The ISM manufacturing index fell to 51 in January, much lower than the estimate of 56, and caused the stock market to slide on the news. Although most observers blamed adverse weather conditions across the country for the weak report, stock investors chose to sell and ask questions later. It was the lowest reading in eight months and caused economists to doubt the strength of the manufacturing recovery. Factor orders also fell by 1.5% in December, causing further concern.
Both the Automatic Data Processing (ADP) report that showed private companies added 175,000 in new jobs in January and the decrease in jobless claims of 20,000 for the previous week caused investors to be optimistic about the government employment report. Although the jobs number was much less than expected, the unemployment rate of 6.6% is at the lowest level since October 2008.
For the week, the Dow Jones Industrial Average rose 0.6% to close at 15,794 while the S&P 500 Index climbed 0.8% to close at 1,797. The Nasdaq Composite Index increased 0.5% to close at 4,125.
Of the economic reports on tap this week, the most anticipated one will probably be the retail sales report for January, which is expected to show an increase of only 0.1% as severe winter weather again probably affected results. But the end of winter is definitely in sight as Major League Baseball begins spring training this week with pitchers and catchers reporting to camp on Thursday.

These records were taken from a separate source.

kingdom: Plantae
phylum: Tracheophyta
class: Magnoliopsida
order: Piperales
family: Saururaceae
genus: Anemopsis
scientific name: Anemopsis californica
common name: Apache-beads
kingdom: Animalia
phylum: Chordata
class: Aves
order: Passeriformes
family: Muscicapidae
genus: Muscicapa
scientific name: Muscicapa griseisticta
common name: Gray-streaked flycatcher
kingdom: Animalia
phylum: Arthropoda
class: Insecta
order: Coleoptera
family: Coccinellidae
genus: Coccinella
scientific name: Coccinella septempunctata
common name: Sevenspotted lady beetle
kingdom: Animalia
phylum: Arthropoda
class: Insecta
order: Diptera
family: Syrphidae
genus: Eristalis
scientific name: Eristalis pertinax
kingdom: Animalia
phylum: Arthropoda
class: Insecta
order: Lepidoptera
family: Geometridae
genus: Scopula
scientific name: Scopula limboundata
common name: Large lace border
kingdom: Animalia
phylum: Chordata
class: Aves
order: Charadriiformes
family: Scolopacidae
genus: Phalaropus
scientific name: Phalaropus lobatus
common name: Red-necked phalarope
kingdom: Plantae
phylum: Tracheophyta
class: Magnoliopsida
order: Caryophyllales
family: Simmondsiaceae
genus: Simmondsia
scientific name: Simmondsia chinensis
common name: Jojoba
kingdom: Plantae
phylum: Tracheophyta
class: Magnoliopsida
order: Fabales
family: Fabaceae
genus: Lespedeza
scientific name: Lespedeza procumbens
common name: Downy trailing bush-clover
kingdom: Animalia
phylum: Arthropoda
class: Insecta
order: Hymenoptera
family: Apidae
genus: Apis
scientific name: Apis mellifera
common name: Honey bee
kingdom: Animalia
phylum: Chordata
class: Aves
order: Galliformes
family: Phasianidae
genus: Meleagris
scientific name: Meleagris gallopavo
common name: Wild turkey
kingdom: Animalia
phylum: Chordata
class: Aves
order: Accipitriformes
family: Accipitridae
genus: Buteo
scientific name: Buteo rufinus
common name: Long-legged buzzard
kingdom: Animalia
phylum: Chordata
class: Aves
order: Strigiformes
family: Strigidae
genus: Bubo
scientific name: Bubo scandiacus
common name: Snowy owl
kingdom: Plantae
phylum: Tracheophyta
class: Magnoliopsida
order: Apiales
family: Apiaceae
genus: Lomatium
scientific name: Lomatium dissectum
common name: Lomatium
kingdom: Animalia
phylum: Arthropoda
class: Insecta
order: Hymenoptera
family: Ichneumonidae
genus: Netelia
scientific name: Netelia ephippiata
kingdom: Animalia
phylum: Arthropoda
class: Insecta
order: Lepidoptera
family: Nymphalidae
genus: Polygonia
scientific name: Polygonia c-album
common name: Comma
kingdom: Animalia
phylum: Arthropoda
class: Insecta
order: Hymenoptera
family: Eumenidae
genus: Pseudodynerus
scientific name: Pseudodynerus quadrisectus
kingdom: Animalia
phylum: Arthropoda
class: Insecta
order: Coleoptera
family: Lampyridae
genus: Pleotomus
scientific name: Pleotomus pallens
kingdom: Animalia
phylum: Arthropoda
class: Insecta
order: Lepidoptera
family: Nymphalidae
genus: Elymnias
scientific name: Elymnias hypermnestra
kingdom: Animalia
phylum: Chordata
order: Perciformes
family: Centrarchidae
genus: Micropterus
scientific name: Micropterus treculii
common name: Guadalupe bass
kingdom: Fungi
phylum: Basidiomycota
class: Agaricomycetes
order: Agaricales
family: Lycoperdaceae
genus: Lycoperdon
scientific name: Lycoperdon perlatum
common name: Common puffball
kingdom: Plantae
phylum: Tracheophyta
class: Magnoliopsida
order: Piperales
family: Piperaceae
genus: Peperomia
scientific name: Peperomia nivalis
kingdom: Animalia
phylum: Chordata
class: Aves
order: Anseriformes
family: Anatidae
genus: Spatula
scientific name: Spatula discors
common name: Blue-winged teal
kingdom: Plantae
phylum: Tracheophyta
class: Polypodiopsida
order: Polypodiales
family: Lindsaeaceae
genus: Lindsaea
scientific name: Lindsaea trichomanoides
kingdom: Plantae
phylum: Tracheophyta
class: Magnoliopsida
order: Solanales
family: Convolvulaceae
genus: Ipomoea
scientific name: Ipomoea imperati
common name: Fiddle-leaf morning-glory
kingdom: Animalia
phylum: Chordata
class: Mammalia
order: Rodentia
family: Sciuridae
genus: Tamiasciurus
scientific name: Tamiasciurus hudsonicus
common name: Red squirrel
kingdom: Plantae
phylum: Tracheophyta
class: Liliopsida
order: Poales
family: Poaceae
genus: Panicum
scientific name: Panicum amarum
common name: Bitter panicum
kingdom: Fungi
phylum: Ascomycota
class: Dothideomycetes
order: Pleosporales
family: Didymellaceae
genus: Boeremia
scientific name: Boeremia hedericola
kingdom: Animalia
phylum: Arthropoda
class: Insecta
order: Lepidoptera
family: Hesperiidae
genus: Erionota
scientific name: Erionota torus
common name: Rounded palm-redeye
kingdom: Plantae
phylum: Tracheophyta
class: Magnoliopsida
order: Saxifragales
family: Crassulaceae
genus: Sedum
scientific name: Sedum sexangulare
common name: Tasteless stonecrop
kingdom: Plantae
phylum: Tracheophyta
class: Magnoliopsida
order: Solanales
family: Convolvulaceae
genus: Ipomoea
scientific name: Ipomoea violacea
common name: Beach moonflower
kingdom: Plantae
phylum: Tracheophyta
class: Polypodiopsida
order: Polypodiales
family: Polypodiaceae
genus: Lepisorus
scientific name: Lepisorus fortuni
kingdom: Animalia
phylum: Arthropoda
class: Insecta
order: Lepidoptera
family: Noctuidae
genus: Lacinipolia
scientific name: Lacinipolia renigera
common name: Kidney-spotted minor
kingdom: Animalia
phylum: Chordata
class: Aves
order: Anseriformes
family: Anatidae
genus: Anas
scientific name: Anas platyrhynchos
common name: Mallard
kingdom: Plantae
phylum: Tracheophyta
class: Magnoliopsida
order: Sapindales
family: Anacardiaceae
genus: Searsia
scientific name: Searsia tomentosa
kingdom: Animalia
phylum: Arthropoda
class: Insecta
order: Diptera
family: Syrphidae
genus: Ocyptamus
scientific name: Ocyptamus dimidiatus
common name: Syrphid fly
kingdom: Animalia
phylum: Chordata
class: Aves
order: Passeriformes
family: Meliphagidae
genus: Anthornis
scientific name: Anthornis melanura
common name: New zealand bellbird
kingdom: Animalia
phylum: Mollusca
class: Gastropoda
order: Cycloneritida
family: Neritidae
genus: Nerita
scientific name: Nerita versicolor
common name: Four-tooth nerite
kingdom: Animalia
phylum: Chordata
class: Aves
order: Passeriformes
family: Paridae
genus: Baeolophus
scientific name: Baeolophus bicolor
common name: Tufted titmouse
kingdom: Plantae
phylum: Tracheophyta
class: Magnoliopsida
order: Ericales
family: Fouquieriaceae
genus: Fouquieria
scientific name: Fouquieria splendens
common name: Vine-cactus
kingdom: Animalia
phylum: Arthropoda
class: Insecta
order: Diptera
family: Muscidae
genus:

Tuesday marks the first appearance of Federal Reserve Chair Janet Yellen before the House Financial Services Committee as she begins testimony on monetary policy and the state of the economy. It is considered likely that she will continue the policies of her predecessor, Ben Bernanke, in trimming the monthly bond buying in $10 billion increments.
Earnings reports for the fourth quarter continue this week and leading the way are companies such as CVS Caremark, Ingersoll Rand, Whole Foods Market, Cisco Systems, Deere & Co., PepsiCo and American International Group.
The primary focus this week will be on the new Fed Chair, Janet Yellen, and her assessment of the economy and current monetary policy. Economic growth, inflation and the labor market have been key components of the Fed’s monetary policy and consecutive weak monthly jobs reports will certainly be addressed at the meeting. While the Fed will likely continue winding down its monthly stimulus program by $10 billion, further economic weakness certainly would call into question this policy and the need to slow the rate of reduction. With inflation running at 1.2%, the Fed is likely to remain accommodative by keeping interest rates low, despite improvement in the unemployment rate to 6.6%, a notch above the Fed target of 6.5%. In fact, the federal funds rate will likely remain near zero for the balance of this year. With better than expected fourth quarter earnings, low inflation and continued easy monetary policy with regard to interest rates, it appears that the stock market has regained its footing, at least for the time being. Although the market fell short of the much-anticipated 10% correction, it’s likely that such volatility will be with us for much of the year.